--- Material supplied ---

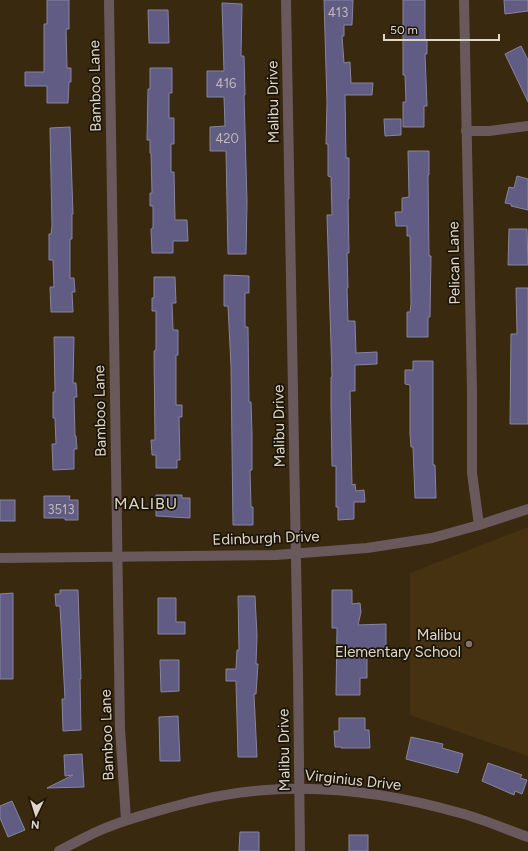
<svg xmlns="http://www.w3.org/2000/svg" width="528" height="851" viewBox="0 0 528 851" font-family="Figtree,sans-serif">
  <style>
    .built { fill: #463210 }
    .building { fill: #615c83; stroke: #8784a2 }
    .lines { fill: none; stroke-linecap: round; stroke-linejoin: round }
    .minor { stroke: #69595c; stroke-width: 10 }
    .tertiary { stroke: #69595c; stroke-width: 10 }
    .education-dot { fill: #8d6e63; stroke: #1a1409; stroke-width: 1.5 }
    .labels { text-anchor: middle; stroke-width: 3.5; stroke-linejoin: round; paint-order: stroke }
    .number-label { font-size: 13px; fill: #c0b8b6 }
    .street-label { font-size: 15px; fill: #e0d6c7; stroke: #1a1409 }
    .poi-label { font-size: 15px; fill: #e0d6c7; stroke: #1a1409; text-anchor: end }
    .neighbourhood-label { font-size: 16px; letter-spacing: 1px; fill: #e0d6c7; stroke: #1a1409 }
  </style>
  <rect width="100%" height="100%" fill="#39290f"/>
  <polygon class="built" points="528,527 528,756 410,715 410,573"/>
  <g class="building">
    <polygon points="47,0 69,0 69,29 66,29 67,68 71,68 71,82 69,82 68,103 47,103 47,86 25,86 25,72 44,72 44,24 47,24"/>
    <polygon points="324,0 353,0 352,25 344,25 344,36 342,36 344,63 350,62 351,83 373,83 372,95 345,95 346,158 349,158 349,199 348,199 349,253 347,253 348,288 347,288 348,321 355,321 356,353 377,352 377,364 355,365 355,391 350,391 352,485 355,484 356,491 364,490 365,502 354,502 354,519 338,520 338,507 336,507 336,466 332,466 331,406 331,377 332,377 327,215 332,215 331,177 328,176 328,144 326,144 327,102"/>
    <polygon points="403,0 425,0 425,40 427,40 427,54 425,54 427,106 424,106 424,127 403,127 403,102 406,102 405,75 403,75"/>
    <polygon points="504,0 528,0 528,11 505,14"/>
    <polygon points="222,3 242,4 241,56 244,56 245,95 244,95 247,202 246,254 228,254 226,151 210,151 210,127 225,126 224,97 207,97 207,71 224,71"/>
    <polygon points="148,10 168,10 169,43 149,43"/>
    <polygon points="521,46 528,60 528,102 505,54"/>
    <polygon points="150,68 172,68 172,93 169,93 169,118 174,118 174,144 171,144 171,172 174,172 175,220 187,220 188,241 173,241 173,253 152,253 151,229 153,228 153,206 150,206 150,193 152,193 151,153 150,153 150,140 147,140 148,89 150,89"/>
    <polygon points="384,119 401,119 401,135 385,136"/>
    <polygon points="70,127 73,214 72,214 72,239 70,239 70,278 74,278 75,292 72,292 73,312 51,312 50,287 54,287 53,260 49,260 49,234 51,234 52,226 50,128"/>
    <polygon points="408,151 429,151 429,175 428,175 429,256 431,256 430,317 428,317 428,337 407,337 407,312 410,312 411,304 410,236 407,236 407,226 396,226 395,212 402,212 402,198 409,197"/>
    <polygon points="517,176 528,179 528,210 511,206 511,204 505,203 509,187 514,188"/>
    <polygon points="509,229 527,229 528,265 508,265"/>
    <polygon points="224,275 249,276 249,293 245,293 245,327 248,327 249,402 251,402 252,434 252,470 250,470 251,507 253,507 253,525 233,525 231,366 228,306 224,306"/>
    <polygon points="154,277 175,277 176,303 172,303 173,330 178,330 178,355 176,355 176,405 182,405 182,417 179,417 180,460 177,460 177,468 156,468 156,455 152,455 151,440 155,440 154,351 156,350 156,311 152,311 152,298 154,298"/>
    <polygon points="516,288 528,288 528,424 510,424 511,334 517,334"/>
    <polygon points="54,337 74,337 73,383 76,383 77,397 74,397 75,436 76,436 77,449 74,449 74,469 53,470 52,444 56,444 55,418 53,418 53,392 55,392"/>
    <polygon points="413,361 433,361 433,465 435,465 436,498 415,498 413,447 411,447 410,434 410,385 405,384 405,370 413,370"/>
    <polygon points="156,495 182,495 182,498 190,498 190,518 156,516"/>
    <polygon points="44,496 70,496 69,500 78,500 78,520 65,520 65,518 44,518"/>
    <rect x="0" y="500" width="15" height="21"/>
    <polygon points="60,590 78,590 81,679 80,679 81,730 63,731 62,699 65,699 60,606 56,606 55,594 60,594"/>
    <polygon points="332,590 352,590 352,604 360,603 361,612 358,625 386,624 386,653 367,654 367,678 360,678 360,695 336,695 337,628 332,628"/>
    <polygon points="13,593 13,679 0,679 0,594"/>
    <polygon points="238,596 255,596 257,636 256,664 258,664 256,694 254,694 257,757 238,757 236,681 226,681 226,669 236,669 237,650 239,650"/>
    <polygon points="158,598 176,598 176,622 185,622 185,634 158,634"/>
    <polygon points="160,660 179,660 179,691 161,692"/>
    <polygon points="178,716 180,761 160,761 159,717"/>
    <polygon points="339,718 365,718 365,730 369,730 370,748 341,748 341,747 335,747 334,731 339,731"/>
    <polygon points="411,737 443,744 442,748 463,754 458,773 406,759"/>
    <polygon points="82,754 84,787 47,788 73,775 65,776 64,755"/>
    <polygon points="488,763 522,775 520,778 527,780 522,794 515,791 514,795 482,781"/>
    <polygon points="12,801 25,830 8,837 0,818 0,806"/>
    <polygon points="240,832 259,832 259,851 239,851"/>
    <rect x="349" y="835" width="19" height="16"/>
  </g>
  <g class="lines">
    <g class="minor">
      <polyline points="109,0 120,728 126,820"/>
      <polyline points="286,0 298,672 300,851"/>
      <polyline points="464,0 472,391 472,473 479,525"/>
      <polyline points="466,131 489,131 528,126"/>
      <path d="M 59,851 C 70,845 82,839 94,833 C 117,822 143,815 168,808 C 200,799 233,792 266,790 C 331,785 397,795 460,813 C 483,819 505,829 528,837"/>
    </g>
    <polyline class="tertiary" points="0,558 276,555 367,548 432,538 479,525 528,509"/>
  </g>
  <circle class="education-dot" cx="469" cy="644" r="4"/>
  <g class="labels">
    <g class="number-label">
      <text x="338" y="17">413</text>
      <text x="226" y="88">416</text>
      <text x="227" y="143">420</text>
      <text x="61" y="514">3513</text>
    </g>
    <g class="street-label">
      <text transform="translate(95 86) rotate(-91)" y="5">Bamboo Lane</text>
      <text transform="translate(273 102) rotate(-91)" y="5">Malibu Drive</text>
      <text transform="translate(454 263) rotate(-91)" y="5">Pelican Lane</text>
      <text transform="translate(100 411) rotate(-91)" y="5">Bamboo Lane</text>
      <text transform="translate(279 426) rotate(-91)" y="5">Malibu Drive</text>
      <text transform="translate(266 538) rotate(-2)" y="5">Edinburgh Drive</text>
      <text transform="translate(107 735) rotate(-92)" y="5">Bamboo Lane</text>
      <text transform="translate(284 750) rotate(-91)" y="5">Malibu Drive</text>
      <text transform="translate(353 780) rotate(6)" y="5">Virginius Drive</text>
    </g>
    <g class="poi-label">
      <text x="461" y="640">Malibu<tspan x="461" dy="17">Elementary School</tspan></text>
    </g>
    <g class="neighbourhood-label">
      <text x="146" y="509">MALIBU</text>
    </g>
  </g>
  <g transform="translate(36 815) rotate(184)" stroke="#1a1409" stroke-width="3" paint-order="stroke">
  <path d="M0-3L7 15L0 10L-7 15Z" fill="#e0d6c7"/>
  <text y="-6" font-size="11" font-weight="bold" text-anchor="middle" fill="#e0d6c7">N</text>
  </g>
  <path d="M384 34v6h115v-6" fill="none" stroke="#e0d6c7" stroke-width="2"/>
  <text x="390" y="34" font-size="12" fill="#e0d6c7" stroke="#1a1409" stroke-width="3" paint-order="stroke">50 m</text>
</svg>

---

From the records above, return each line where "lines" occurs.

    .lines { fill: none; stroke-linecap: round; stroke-linejoin: round }
  <g class="lines">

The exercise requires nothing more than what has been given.